(Dataset entries)
* * * * * * * * *
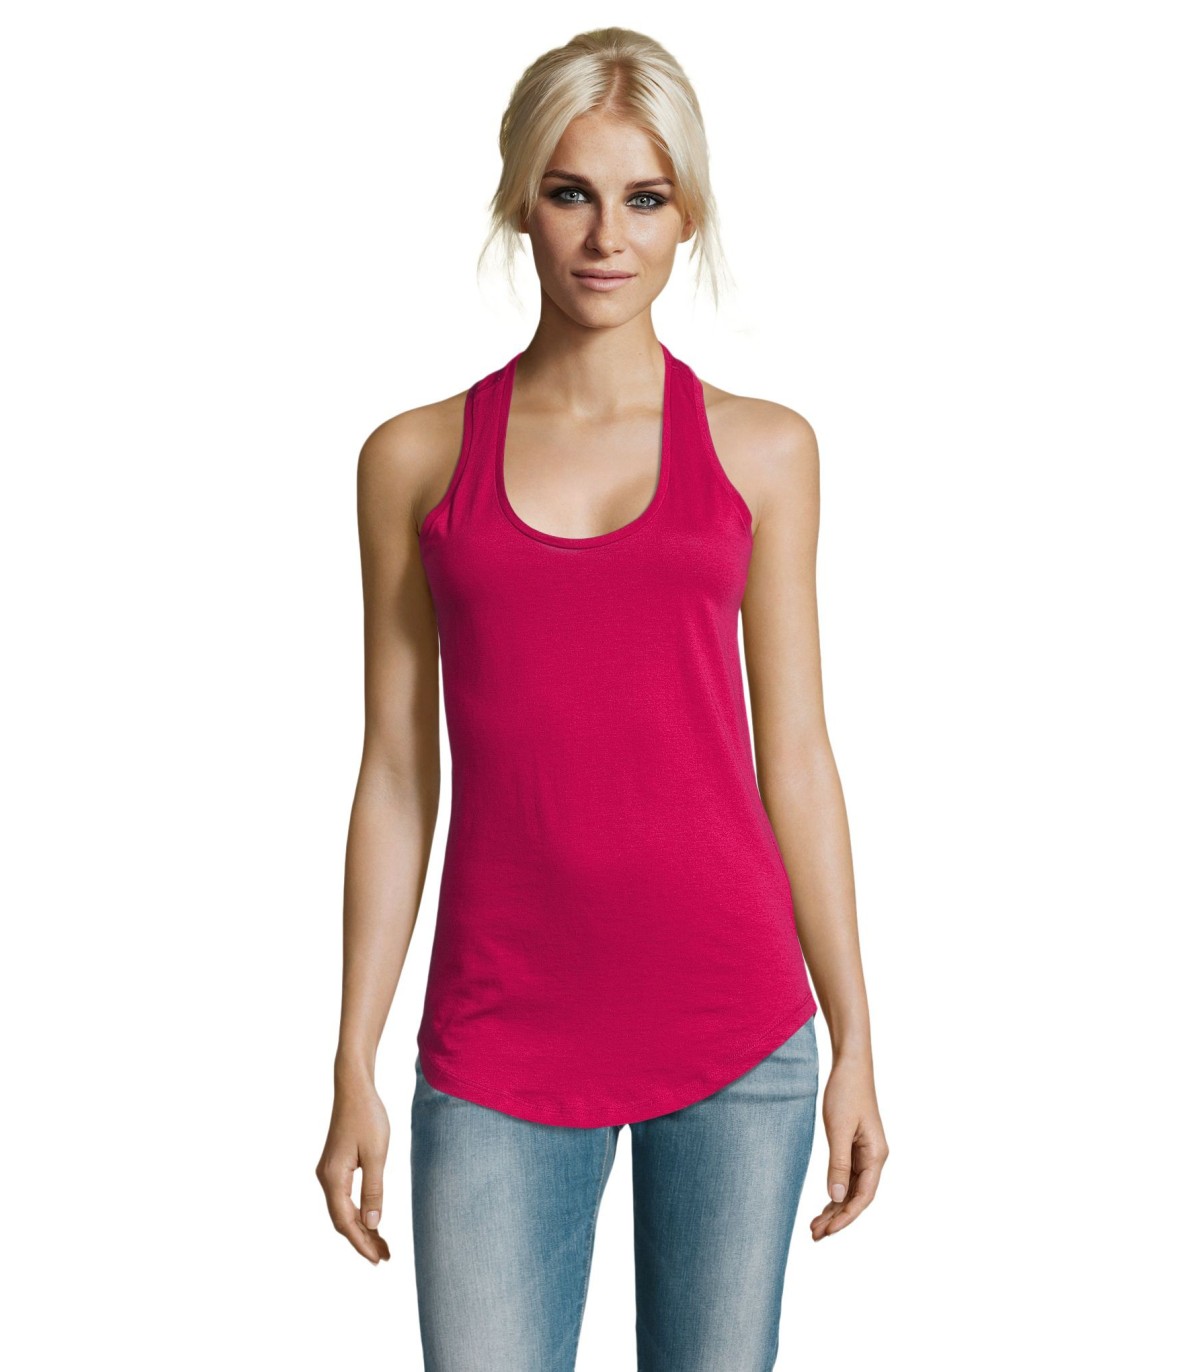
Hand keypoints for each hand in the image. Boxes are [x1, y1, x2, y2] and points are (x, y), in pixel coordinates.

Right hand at [315, 1079, 391, 1263]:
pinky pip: (343, 1198)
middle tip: (385, 1256)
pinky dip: (357, 1212)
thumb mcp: (377, 1154)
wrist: (354, 1088)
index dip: (361, 1243)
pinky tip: (372, 1219)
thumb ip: (374, 1191)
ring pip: (342, 1211)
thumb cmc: (367, 1116)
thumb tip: (372, 1223)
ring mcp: (328, 1172)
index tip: (378, 1259)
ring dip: (361, 1227)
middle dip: (362, 1240)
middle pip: (342, 1220)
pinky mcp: (335, 1166)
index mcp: (333, 1178)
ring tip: (382, 1244)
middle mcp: (325, 1178)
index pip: (345, 1222)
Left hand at [810, 1053, 887, 1239]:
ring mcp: (866, 1153)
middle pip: (857, 1197)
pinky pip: (847, 1177)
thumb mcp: (838, 1129)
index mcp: (876, 1155)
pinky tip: (825, 1204)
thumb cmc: (846, 1092)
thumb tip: (836, 1197)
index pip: (863, 1197)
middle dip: (838, 1218)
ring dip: (835, 1208)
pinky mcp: (856, 1146)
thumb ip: (838, 1164)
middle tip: (815, 1235)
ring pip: (852, 1190)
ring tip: (815, 1227)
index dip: (846, 1217)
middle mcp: (874, 1157)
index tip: (828, 1231)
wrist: (850, 1065)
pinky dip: (836, 1192)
* * * * * * * * *
**Instructions for the task**
Which lines run from the one containing "pinky mcp: (335, 1166)" to the end of the records? Transcribe exactly those, both ends included.

**Answer box**
pinky mcp: (335, 1166)
index mcp: (333, 1178)
ring tip: (382, 1244)
middle mcp: (325, 1178)
index pip: (345, 1222)
Left hand at [810, 1053, 887, 1239]:
ring mcp: (866, 1153)
middle pip: (857, 1197)
pinky pip: (847, 1177)
thumb mcp: (838, 1129)
index mcp: (876, 1155)
pinky tip: (825, 1204)
thumb cmc: (846, 1092)
thumb tip: (836, 1197)
index pip: (863, 1197)
middle dip: (838, 1218)
ring dip: (835, 1208)
pinky mcp: (856, 1146)
thumb ip: (838, 1164)
middle tip: (815, 1235)
ring pip: (852, 1190)
ring tip: (815, 1227)
index dip: (846, 1217)
middle mcp: (874, 1157)
index tip: (828, 1231)
wrist: (850, 1065)
pinky dip: (836, 1192)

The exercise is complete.